When traditional moral authority is razed, then the unthinkable becomes thinkable, the illegal becomes legal, and the immoral becomes moral. This is the real slippery slope, and we are on it as a society.

May everyone—from politician to pauper, from professor to farmer, from all races, of all ages—hear the Word of the Lord:

Blessed is the nation whose God is the Lord,
the people he chose for his inheritance.
From heaven the Lord looks down
and sees all mankind;
from his dwelling place he watches
all who live on earth—
he who forms the hearts of all,
who considers everything they do.
No king is saved by the size of his army;
no warrior escapes by his great strength.
A horse is a vain hope for deliverance;
despite all its great strength it cannot save.
But the eyes of the Lord are on those who fear him,
on those whose hope is in his unfailing love,
to deliver them from death
and keep them alive in famine. (Psalm 33:12-19).

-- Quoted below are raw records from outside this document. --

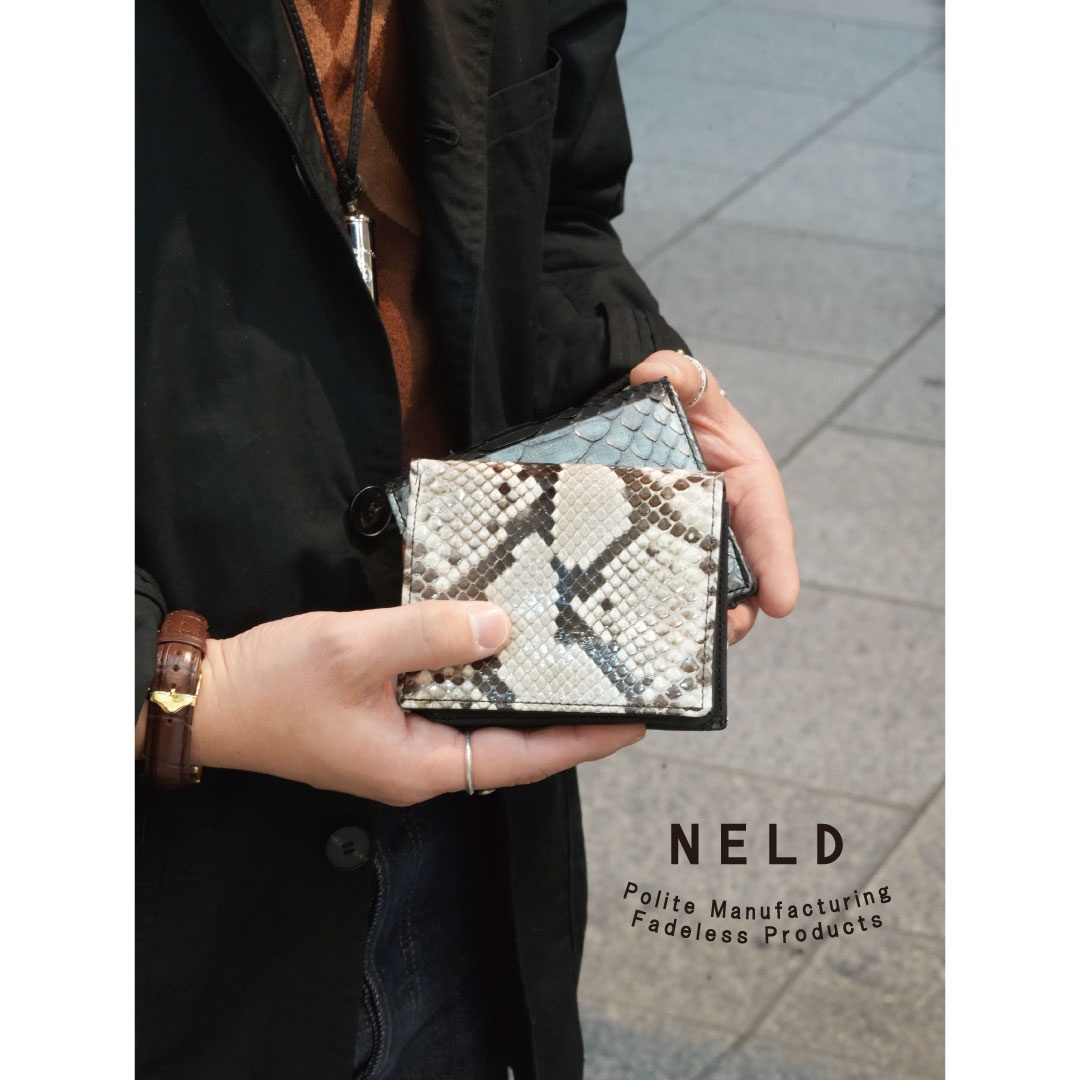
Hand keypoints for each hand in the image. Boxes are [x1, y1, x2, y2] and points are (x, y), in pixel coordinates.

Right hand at [137, 601, 643, 803]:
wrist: (211, 699)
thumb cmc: (275, 685)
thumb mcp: (356, 648)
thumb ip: (431, 635)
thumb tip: (500, 627)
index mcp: (420, 765)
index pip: (523, 760)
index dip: (581, 742)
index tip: (632, 723)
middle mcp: (419, 764)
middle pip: (509, 743)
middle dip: (561, 716)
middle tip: (610, 682)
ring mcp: (402, 746)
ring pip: (479, 720)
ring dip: (520, 692)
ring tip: (569, 659)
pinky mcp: (387, 721)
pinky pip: (448, 701)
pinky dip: (477, 676)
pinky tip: (493, 642)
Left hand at [630, 350, 798, 643]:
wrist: (631, 417)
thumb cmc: (675, 406)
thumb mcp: (686, 385)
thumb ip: (679, 374)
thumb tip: (656, 373)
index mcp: (746, 484)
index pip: (768, 525)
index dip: (777, 564)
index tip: (783, 601)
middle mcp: (722, 523)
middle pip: (740, 576)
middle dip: (738, 612)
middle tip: (727, 634)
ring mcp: (685, 545)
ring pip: (698, 592)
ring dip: (694, 622)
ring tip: (677, 646)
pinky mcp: (649, 556)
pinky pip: (655, 589)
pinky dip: (650, 613)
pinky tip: (632, 635)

Undermining Truth in God’s Name

Undermining Christian mission is a constant threat, on the horizon and already in the midst of churches, seminaries, and Christian organizations. Our call, our sacred duty and privilege, is to proclaim, explain, defend, and apply the truth of the one true and living God, and to endeavor to do this in every area of life and thought. As Francis Schaeffer so often affirmed, “The Lordship of Christ covers all of life and covers all of life equally.”

Seminaries can undermine their very reason for being—making known the truth of God. If so, they deserve a millstone around their necks, not a crown on their heads. One assured way of deconstructing the mission of God is to deny propositional truth and knowledge as belief aptly supported by reasoning and evidence.

Just today I listened to the concerns of a student at a seminary—not my own—who was told that the theories of George Lindbeck should be embraced. The truth-decaying, knowledge-undermining philosophy of postmodernism (or post-liberalism) is welcomed and dissent is not allowed. Truth Decay, my 2000 jeremiad and apologetic, takes this on, but let me reiterate.

Professor Lindbeck and his followers (such as the late Stanley Grenz) deny that the affirmations of Scripture are true in the sense of matching objective reality. Scripture gives us the rules for shaping the church. It cannot speak beyond that as to mind-independent states of affairs. This view is theologically deadly; it is funereal in tone, if popular among benighted advocates.

First, this view commits the fallacy of false dichotomy, which is, perhaps, the most commonly practiced fallacy today. Yes, the Bible tells us how to live for God: Love God and neighbor according to biblical revelation and godly character. Rules are required. But rules are only worth following if they work with the grain of the universe and cohere with the mind of God. Christ calls me to serve “the least of these” because as we do, we serve Christ himself. The rule is tied to the reality, the objective, Christological state of affairs.

Second, all sixty-six books of Holy Scripture affirm a propositional and correspondence account of truth. A proposition is what an indicative statement means. Statements can be read or affirmed in various languages because they share propositional content. I often have my students say aloud “Jesus is Lord” in as many languages as they can. Despite the differences in words and sounds, they mean the same thing (however slight the difference in nuance). A proposition stakes out the facts—either rightly or wrongly. Yahweh is the true God. Baal is not. Jesus is the way. Buddha is not. If a proposition corresponds to the reality it describes, then it is true. This is the metaphysics of truth, what truth is. Without this understanding, Christians can only talk to themselves—and not make much sense of it either.

Third, the mission of God is to reveal the truth of God so that it is known and obeyed (Matthew 28:18-20). For this, we need knowledge, not mere belief. A truth claim can only be knowledge in a person if that claim matches reality (Jesus is Lord) and if one has adequate justification for that claim (the claims and credentials of Christ).

I address all this is great detail in Truth Decay and Christian Apologetics. For now, I exhort all my readers to not be blown by every wind of doctrine, but to be firmly rooted in the truth of Scripture. Truth is nothing to play with; revelation is nothing to reject through shoddy thinking.